Prologue
It might as well have been the middle of winter for all the difference the sunshine of an April day made to the grey, bug-ridden houses crumbling away on either side of Wimple Street, and the labyrinth of dark alleys and footpaths surrounding it. The Shambles, a nickname given to the district by its long-suffering residents, was a grim place in which to live. Tiny homes, splitting at the seams by the ever increasing size of the families that existed in them, shared lavatories, sewers that overflowed into the streets, rats, some the size of small dogs, and the constant emission of soot from the nearby railway station, covering everything in a grey blanket of grime, had earned the place its reputation. In the decaying streets, children, many in rags and with bare feet, played games in the gutters, sang their skipping songs and, knowing nothing better, cheerfully accepted their lot. Disease among them was rife, and the sight of a little white coffin being borne away to the Cemetery so commonplace it scarcely raised an eyebrow.
As he stood on the corner and surveyed the festering squalor of the place he’d brought his wife to some five years’ earlier, the man, whose immaculate appearance bore no resemblance to his surroundings, wondered how she could have put up with it for so long without one word of complaint. He also wondered if the letter he knew would have arrived today, - the letter he was half-afraid to open, - would mean a better life for his family, and be the means of their escape from the misery of living in such a hellhole of a place.
He entered his house, took the brown envelope from the kitchen dresser, tore it open and read the contents.
Chapter One
At two o’clock on the afternoon of 12th September 1932, Harry Cartarett, having finished his milk round for the day, arrived home at number twelve Kestrel Road to find the Midwife’s bicycle propped against the wall of the house. As he stepped inside the front door, the familiar smell of antiseptic and strong carbolic meant that either his wife Esther had given birth or it was imminent. He hung his coat and cap on a peg in the hallway, went through to the back of the house and sat down in his armchair, past experience telling him to keep well out of the way of the ministrations going on upstairs.
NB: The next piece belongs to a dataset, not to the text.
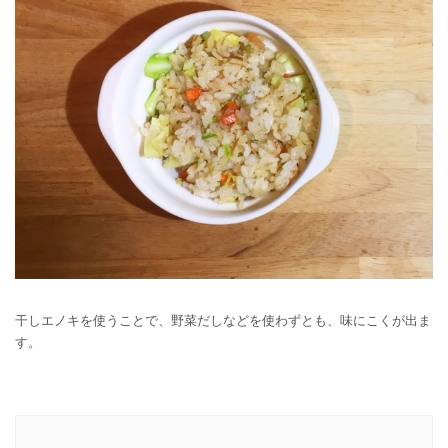
干しエノキを使うことで、野菜だしなどを使わずとも、味にこくが出ま
す。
One of the advantages of starting work at four o’clock in the morning was that he finished early in the afternoon and could spend what was left of it dozing in his armchair, and catching up on his early morning start. There would be no such pleasure for him today. The thumping back and fore of two pairs of feet across the room above sounded like a regiment of soldiers on the parade ground, the first belonging to the Midwife and the second to his sister Frances. Frances would, as usual, be holding Esther’s hand and mopping the perspiration from her face while urging her to push the child she had carried for the past nine months out into the world. He sat with his head in his hands until, some half an hour later, he heard Esther cry out, then the first wail of a newly born baby. It was all over, and he had another mouth to feed.